▸ **Extracted entries**:
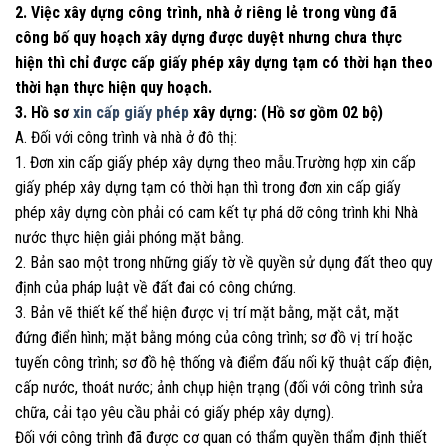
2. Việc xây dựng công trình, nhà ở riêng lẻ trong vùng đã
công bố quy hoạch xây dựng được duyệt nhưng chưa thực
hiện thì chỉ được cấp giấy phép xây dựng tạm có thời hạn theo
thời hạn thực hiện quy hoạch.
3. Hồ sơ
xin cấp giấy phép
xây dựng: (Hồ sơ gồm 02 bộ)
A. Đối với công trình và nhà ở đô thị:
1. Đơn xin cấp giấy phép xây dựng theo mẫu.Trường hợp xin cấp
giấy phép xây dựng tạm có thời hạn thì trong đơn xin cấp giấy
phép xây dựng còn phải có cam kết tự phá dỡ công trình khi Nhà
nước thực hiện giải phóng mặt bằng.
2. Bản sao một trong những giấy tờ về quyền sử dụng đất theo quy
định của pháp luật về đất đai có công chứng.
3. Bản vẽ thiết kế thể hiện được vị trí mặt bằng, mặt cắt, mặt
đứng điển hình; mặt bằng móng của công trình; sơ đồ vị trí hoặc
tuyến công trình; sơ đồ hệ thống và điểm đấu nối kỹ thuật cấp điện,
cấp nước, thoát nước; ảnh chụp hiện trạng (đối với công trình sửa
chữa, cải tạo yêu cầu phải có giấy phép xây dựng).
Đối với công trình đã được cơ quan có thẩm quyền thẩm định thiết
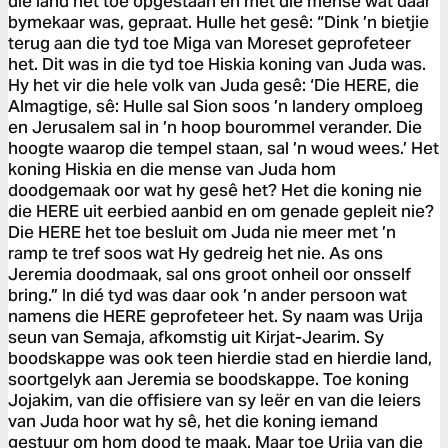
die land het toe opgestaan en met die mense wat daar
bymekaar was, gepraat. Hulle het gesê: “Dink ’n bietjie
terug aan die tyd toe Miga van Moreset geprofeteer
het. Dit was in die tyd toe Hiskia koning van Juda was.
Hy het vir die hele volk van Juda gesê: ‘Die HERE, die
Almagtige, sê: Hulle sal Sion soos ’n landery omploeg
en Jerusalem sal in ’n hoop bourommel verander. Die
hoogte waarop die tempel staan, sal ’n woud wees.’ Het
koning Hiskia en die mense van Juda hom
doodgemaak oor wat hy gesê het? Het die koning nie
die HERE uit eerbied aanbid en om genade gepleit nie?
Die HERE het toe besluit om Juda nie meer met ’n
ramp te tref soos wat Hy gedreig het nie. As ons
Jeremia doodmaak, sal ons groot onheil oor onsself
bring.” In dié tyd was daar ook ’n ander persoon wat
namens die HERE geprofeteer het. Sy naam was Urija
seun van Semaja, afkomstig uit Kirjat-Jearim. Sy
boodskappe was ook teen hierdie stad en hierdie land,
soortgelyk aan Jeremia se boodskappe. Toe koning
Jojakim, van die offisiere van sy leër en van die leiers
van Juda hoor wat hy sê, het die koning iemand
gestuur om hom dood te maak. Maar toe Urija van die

▸ **Problem to solve**: Reproduce the lines of the material unchanged, starting with the line that contains "die land het" and going on through the line that contains "seun van Semaja, afkomstig".

▸ **Response box**:
die land het toe opgestaan en met die mense wat daar
bymekaar was, gepraat. Hulle het gesê: “Dink ’n bietjie
terug aan die tyd toe Miga van Moreset geprofeteer
het. Dit was in die tyd toe Hiskia koning van Juda was.
Hy het vir die hele volk van Juda gesê: ‘Die HERE, die
Almagtige, sê: Hulle sal Sion soos ’n landery omploeg
en Jerusalem sal in ’n hoop bourommel verander. Die
hoogte waarop die tempel staan, sal ’n woud wees.’ Het
koning Hiskia en die mense van Juda hom
doodgemaak oor wat hy gesê het? Het die koning nie
die HERE uit eerbied aanbid en om genade gepleit nie?
Die HERE het toe besluit om Juda nie meer met ’n
ramp te tref soos wat Hy gedreig het nie. As ons
Jeremia doodmaak, sal ons groot onheil oor onsself
bring.” In dié tyd was daar ook ’n ander persoon wat
namens die HERE geprofeteer het. Sy naam was Urija
seun van Semaja, afkomstig uit Kirjat-Jearim. Sy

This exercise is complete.